Scoped examples. Examples work when you have recurring shapes of work but not fixed packages. Each one should state the requested work, the included scope, the important limitation, the price or range at the time, and what would have changed it — and say plainly that it's an example, not a promise that every similar-looking job lands at the same number.

The estimating path, published. Sometimes a responsible number really does need an inspection, records, measurements, or a diagnosis. When it does, publish the path instead of hiding it: what the buyer submits, whether the assessment is free or paid, what you'll inspect, when they'll get an estimate, whether it's fixed or a range or conditional, and what can change it. That is far more useful than "Call for details," and it does the qualifying work "contact for a quote" only pretends to.

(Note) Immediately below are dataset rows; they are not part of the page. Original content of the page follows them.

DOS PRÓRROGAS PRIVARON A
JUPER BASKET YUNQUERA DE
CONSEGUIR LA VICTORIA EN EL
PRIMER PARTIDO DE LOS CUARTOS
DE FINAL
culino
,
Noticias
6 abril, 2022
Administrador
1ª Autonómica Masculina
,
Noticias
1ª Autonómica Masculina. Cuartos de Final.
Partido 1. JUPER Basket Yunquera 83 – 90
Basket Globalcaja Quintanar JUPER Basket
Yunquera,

When hiding all pricing is the right call

Withholding every number can be correct — for genuinely bespoke work, for services where a concealed condition can materially change the job, or where regulated, technical, or safety decisions require inspection before any figure is responsible. It's also right when the buyer might reasonably mistake a partial number for a complete quote, when the scope behind the number isn't standardized yet, or when the price changes so often the site can't stay accurate.

Even then, the honest version isn't silence. Publish the estimating method, the main drivers, and any defensible floor. Reserve full opacity for the rare cases that truly earn it — and make it a decision, not inherited folklore about what competitors do or what a sales call is "supposed" to protect. The same discipline points the other way, too: lean toward an exact price when the service and its boundary are standardized, the buyer can purchase or schedule without discovery, unavoidable fees can be shown, your team honors the public figure, and you can update the site quickly when it changes. A booking page that asks for a commitment while hiding the fee isn't reducing friction — it's postponing the buyer's uncertainty to a worse moment.

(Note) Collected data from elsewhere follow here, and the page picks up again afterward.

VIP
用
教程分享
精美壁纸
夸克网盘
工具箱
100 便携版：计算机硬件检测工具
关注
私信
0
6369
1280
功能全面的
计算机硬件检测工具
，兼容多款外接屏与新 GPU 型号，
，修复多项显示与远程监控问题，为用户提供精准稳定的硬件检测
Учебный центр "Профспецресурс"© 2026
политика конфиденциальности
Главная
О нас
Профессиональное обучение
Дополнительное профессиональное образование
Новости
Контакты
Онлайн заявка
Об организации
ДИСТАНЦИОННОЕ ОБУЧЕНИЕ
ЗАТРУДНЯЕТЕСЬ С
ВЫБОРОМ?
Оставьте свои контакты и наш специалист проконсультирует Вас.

Settle the pricing before you design the page

Most pricing-page disputes are really unresolved-offer disputes wearing a design costume. Answer these internally before anyone argues about cards, toggles, and comparison tables:

Question Your answer
What exactly can a customer buy?
What is the minimum legitimate scope?
Which costs are unavoidable?
Which variables change the price?
Can the buyer recognize those variables?
What is included after delivery?
What recurring fees exist?
How long is the price valid?
Who approves and updates the public number?
Where else is this price displayed?

If those answers aren't settled, the design isn't your blocker.

Why RP shows its own prices — and why that isn't advice for you

For the record, I publish RP's website prices: a Lead Website at $6,500 plus $79/month and a Connected Lead System at $13,500 plus $199/month, with the first 90 days of the monthly fee included, along with the payment schedule, the ongoing service, the cancellation terms, and the difference between the two packages. I did it because I dislike the sales ritual where a provider withholds a number while trying to discover the buyer's maximum budget. Publishing a baseline may leave money on the table on a larger build. It also lets a buyer evaluate fit before an awkward call and filters out the person shopping for a $500 website. For me, that clarity is worth the trade.

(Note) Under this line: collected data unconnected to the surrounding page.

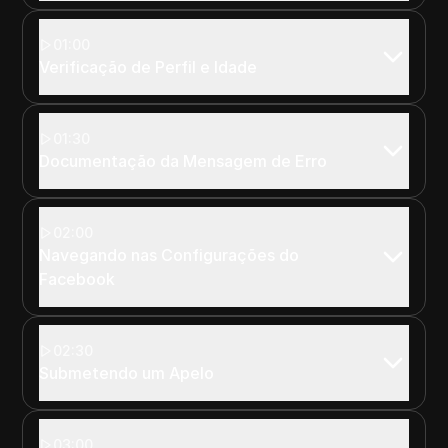
01:00
Verificação de Perfil e Idade
01:30
Documentação da Mensagem de Erro
02:00
Navegando nas Configurações do
Facebook
02:30
Submetendo um Apelo
03:00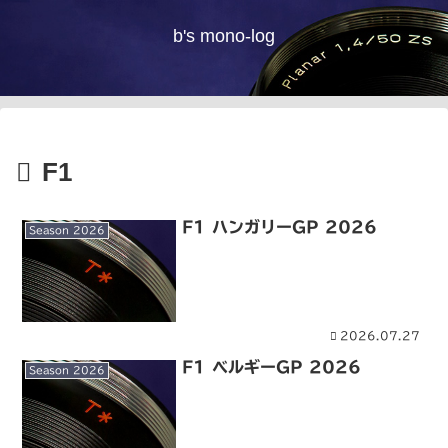
b's mono-log
F1
F1 ハンガリーGP 2026
Season 2026
2026.07.27
F1 ベルギーGP 2026
Season 2026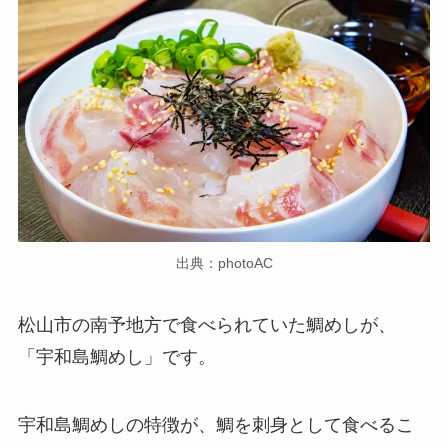
出典：photoAC
松山市の南予地方で食べられていた鯛めしが、
「宇和島鯛めし」です。
宇和島鯛めしの特徴が、鯛を刺身として食べるこ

That format works for this offer because the builds have defined scope and a stated boundary, so an exact number describes something a buyer can actually purchase. It is a disclosed example of the standardized-scope case above — not evidence that every service should sell in two fixed packages, and definitely not a benchmark for what your work should cost.

Take the smaller lesson, which travels: if the scope is stable enough to price, show the scope next to the number; if it isn't, show the buyer what controls the estimate. Pricing information doesn't have to answer every question. It has to remove the avoidable mystery — the mystery that was costing you the buyers you actually wanted.